EXPLORER LE DOCUMENT:
#1 Dans l’article sur l’attaque de Boussy-Saint-Antoine, à quel endroit du corps l’homme assis dans la camionnette a-t-il été blessé ?
#2 Comment traduire en anglais cette phrase de l’article sur l’attaque de Boussy-Saint-Antoine : « Ce n’est qu’en voyant son arme qu’elle a compris. » ?
#3 Rédigez la suite de l’article sur l’attaque de Boussy-Saint-Antoine, en partant de sa dernière phrase.
── TEXTE À ANALYSER ──
La scène n’a duré qu’une fraction de seconde. Jeudi 8 septembre, vers 19 heures, Sarah H., s’empare d’un couteau de cuisine et court à toute allure vers un homme assis dans une camionnette stationnée au pied d’un immeuble de Boussy-Saint-Antoine. La lame, d’une quinzaine de centimètres, le blesse à l’épaule. "C’est allé très vite, je me suis vue faire ça, ça m’a fait bizarre", a confié la jeune femme de 23 ans lors de sa garde à vue dans les locaux de la Direction générale de la sécurité intérieure (DGSI), selon les PV d’audition exhumés par Le Monde. "Le monsieur n’a pas vu venir, il a reculé, il a fait ‘oh’, il a sorti son arme et je suis partie en courant."

Sarah H. assure qu’elle ne savait pas que la victime était un agent des services de renseignement qui planquait en bas de l’immeuble. Ce n’est qu’en voyant son arme qu’elle a compris. Elle a tenté de prendre la fuite aux cris de "Allah Akbar" mais a été rapidement rattrapée. A l’origine pourtant, la DGSI ne venait pas pour elle. Elle ne savait d’ailleurs même pas que la jeune femme, née à Lisieux en Normandie mais domiciliée à Cogolin, dans le Var, se trouvait dans la région. Les agents des renseignements avaient eu un "tuyau" : Inès M., soupçonnée d’avoir orchestré l’attentat raté aux bonbonnes de gaz devant Notre-Dame-de-Paris, aurait trouvé refuge chez une femme de 39 ans, Amel S., résidant dans une cité de Boussy-Saint-Antoine. Une semaine qu’ils étaient aux trousses de cette jeune femme radicalisée et décrite comme particulièrement dangereuse.
───
── DONNÉES SOURCES ──
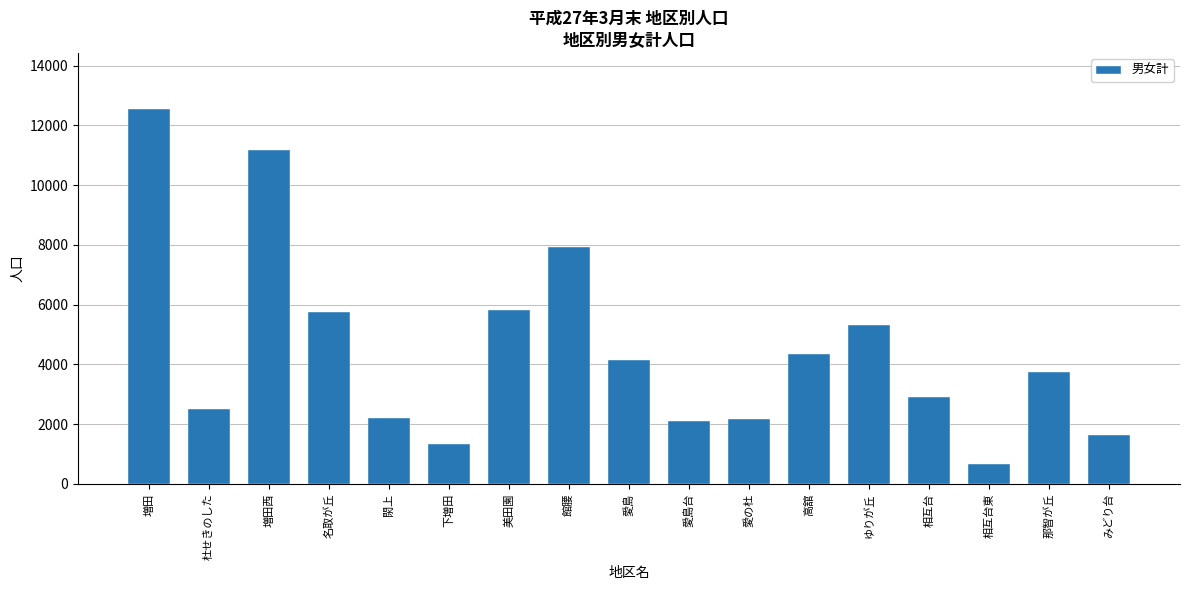

What value does the data have at 増田, to the nearest 50?

12550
───
RÉPONSES ATTENDUES:
#1 À l’épaule.

#2 It was only when she saw his weapon that she understood.

#3
Une radicalisation très rapide. Sa complice, Sarah H., femme de ménage dans un hôpital psychiatrique, n’est pas une inconnue des services de renseignements. Elle fait l’objet d’une fiche "S" depuis qu’elle a tenté de rallier la Syrie, en mars 2015. Elle voulait alors rejoindre l’homme avec lequel elle était fiancée, un Nîmois ayant rallié Daech. Signalée par sa mère, elle avait été interpellée à Istanbul après avoir été localisée grâce à sa tablette. Son passeport lui avait alors été retiré. "Sa radicalisation a été très rapide", affirme à Europe1.fr Me Apolin Pepiezep, qui l’a assistée lors de son audition à la DGSI.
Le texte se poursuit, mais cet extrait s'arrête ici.